It’s difficult to return to Girls knowing that last week was probably a high point.   I’m aware at the start of “Boys” that I will have to deal with the entire cast to make up for the spare group of actors that were in “One Man’s Trash.”  But at least we begin this week with John Cameron Mitchell (Hedwig and the Angry Itch, Shortbus) offering Hannah an e-book deal.  Mitchell is the publisher of Hannah’s very favorite Pumped Mag, and is into the high/low division that you might find in Toni Morrison for Target or Tom Wolfe writing about his colostomy bag.  Of course, this means that Hannah, as the unknown, is tasked with representing her entire generation.  While being super-meta, considering Dunham’s recent $3.7 million deal with Random House, this is also a nearly impossible task to complete in under a month.  Hannah seems confident until Mitchell walks away, and then she promptly barfs on her matronly clogs in front of a few unsuspecting diners.  Welcome back to Girls.

Dealing with the entire ensemble this week means that we are operating under an overarching theme, which seems to be something about how we never end up in the places we’ve reached toward.  If the first episode this season was about change and agency, then the sixth episode is about the ways that change can get out from under our thumbs.  I guess this is a way of saying, “The best laid plans,” but I don’t want to resort to platitudes so early on in a television review.

So let’s just run through the high lights:  Marnie is trapped in a fantasy world (nightmare, if you’re me) where she is Mrs. Booth Jonathan and they yell at assistants together and throw art parties for guys named Stryder. When Booth asks Marnie if she’ll host his party, she assumes the job is as Mrs.

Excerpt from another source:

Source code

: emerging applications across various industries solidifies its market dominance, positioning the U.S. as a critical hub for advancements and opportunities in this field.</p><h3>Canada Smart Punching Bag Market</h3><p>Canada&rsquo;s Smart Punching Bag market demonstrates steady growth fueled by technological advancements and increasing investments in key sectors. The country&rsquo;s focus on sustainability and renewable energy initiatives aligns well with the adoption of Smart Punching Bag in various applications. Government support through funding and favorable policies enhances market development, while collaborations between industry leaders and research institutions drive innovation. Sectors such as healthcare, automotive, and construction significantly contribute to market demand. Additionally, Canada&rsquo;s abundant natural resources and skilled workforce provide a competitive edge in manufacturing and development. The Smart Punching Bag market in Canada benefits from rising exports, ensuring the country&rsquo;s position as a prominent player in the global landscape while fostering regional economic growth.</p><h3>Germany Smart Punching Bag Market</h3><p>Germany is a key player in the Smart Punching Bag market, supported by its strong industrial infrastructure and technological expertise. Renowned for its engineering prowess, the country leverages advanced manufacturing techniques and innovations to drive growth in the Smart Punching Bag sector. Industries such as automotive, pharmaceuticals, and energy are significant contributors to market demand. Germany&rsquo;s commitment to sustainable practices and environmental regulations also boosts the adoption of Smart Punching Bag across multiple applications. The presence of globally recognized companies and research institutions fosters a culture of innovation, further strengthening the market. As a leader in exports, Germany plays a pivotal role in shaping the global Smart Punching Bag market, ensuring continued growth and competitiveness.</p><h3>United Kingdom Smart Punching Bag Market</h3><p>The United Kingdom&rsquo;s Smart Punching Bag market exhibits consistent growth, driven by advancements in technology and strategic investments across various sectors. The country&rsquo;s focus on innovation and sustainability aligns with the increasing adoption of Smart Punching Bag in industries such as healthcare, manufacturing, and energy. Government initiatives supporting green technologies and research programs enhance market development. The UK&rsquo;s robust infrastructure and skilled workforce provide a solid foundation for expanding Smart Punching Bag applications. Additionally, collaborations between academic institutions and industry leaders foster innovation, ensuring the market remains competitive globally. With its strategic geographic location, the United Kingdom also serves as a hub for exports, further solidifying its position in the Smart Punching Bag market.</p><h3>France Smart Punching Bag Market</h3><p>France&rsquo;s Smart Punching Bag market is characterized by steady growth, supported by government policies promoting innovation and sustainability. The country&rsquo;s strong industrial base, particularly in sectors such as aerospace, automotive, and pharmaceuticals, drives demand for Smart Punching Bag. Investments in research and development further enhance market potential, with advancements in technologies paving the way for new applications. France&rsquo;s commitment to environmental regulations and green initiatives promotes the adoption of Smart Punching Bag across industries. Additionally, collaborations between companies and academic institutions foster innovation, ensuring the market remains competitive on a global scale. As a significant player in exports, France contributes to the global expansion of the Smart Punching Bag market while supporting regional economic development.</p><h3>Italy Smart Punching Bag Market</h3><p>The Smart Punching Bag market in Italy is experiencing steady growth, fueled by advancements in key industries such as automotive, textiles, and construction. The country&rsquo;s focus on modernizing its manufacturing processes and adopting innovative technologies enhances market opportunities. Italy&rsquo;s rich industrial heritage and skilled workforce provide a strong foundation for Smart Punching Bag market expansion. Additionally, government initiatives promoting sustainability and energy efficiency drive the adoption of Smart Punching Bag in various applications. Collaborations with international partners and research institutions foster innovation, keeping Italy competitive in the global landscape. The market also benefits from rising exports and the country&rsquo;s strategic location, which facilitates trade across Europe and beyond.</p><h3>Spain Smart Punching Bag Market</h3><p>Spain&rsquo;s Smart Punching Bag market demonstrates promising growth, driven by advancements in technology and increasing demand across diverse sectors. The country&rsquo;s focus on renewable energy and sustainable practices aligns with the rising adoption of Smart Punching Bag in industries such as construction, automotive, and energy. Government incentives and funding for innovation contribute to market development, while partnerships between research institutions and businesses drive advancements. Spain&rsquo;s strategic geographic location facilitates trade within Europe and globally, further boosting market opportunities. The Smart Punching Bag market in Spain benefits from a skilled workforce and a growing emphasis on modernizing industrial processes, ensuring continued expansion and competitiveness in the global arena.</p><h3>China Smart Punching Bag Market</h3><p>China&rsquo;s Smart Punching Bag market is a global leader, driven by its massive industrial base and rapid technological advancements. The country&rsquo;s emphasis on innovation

Booth Jonathan, so she promptly accepts.  Since all of her clothes are too “basic,” Marnie shows up in a fairly avant garde gold cocktail shift under a transparent PVC jumper.  It’s actually really cute, but as her and Booth are arguing about the fact that they are, in fact, not in a relationship, and Marnie tries to sneak gracefully out of the wine closet in tears, the PVC squeaks uncomfortably between her and the cabinets.  It’s both a great sight gag and another reason to feel bad for Marnie, who entered the series with not a trouble in the world and now can’t seem to do anything right.  PVC was a bad choice.

Meanwhile, Ray is off on a journey to reclaim his copy of Little Women from Adam after Hannah refuses to pick it up.  He’s having a shitty day because Shoshanna tried to get him to go see Donald Trump speak about entrepreneurship, so going to see Adam is probably the best way to get over that trauma.  I forgot that Adam and Ray were never friends, but was quickly reminded by Adam’s prickly greeting.  The scenes between these two boys are pretty good, revolving around returning the bad dog Adam stole from someone outside a restaurant.  They bond at first (over Normandy jokes), but when Ray says he doesn’t find Hannah attractive, Adam leaves him in Staten Island with the dog.  Adam can insult Hannah (she’s a carnival game, “It all seems so simple, but you can’t get the ring on the bottle because it’s fucking rigged, so you try and try and try ‘till you drive yourself crazy until, finally, when you walk away, you realize you didn’t want the crappy prize anyway.  That’s what Hannah is, a giant fucking Tweety doll I’d be stuck carrying around at the carnival all night.”), but when Ray says something mean, it’s totally out of bounds.  We can complain about our siblings and our partners as much as we want, but when somebody else does it, it’s offensive.  Ray just thought he’d have a normal day, a normal relationship, a normal life; but, here he is: he’s alone at 33 in Staten Island with a dog nobody wants (in a sock muzzle, no less) mourning his squandered potential.

So where is Hannah in all of this?  Her e-book, “Room for Cream?”, isn’t moving along at the speedy pace she’d planned for; instead, she can’t even start the thing.  Hannah picks a fight with Jessa (they are both depressed, but Jessa can stay as long as she’d like) and spends a few minutes feeling sorry for herself and her denim dress at Booth’s party.  A guy tells her to talk to Sketch, because he’s writing an e-book, which is a book, right?  The wise man in the overalls in the bathroom line is articulating one of Hannah’s fears about her new life, because she wanted to be a writer (Ray thinks that means just wanting to eat and masturbate in peace) and now she has a book deal, except it’s an e-book and she can’t help but feel that there’s a difference between publishing for the web and writing the material works she’s always dreamed of producing.  That an e-book is incorporeal and somehow less-than keeps Hannah trapped in a circle of self-doubt, and when she calls Marnie during the closing scene and lies about how much she’s written, Marnie can only lie in return—the party was great, it was perfect, and now they are in the garden watching fireflies like any other happy ruling creative class couple.  Their tentative goodbye, as Hannah sulks in her kid’s pajamas and Marnie tries to manage an unruly PVC frock, says a lot more than “Talk soon?”  It says, “How in the world did we get here?”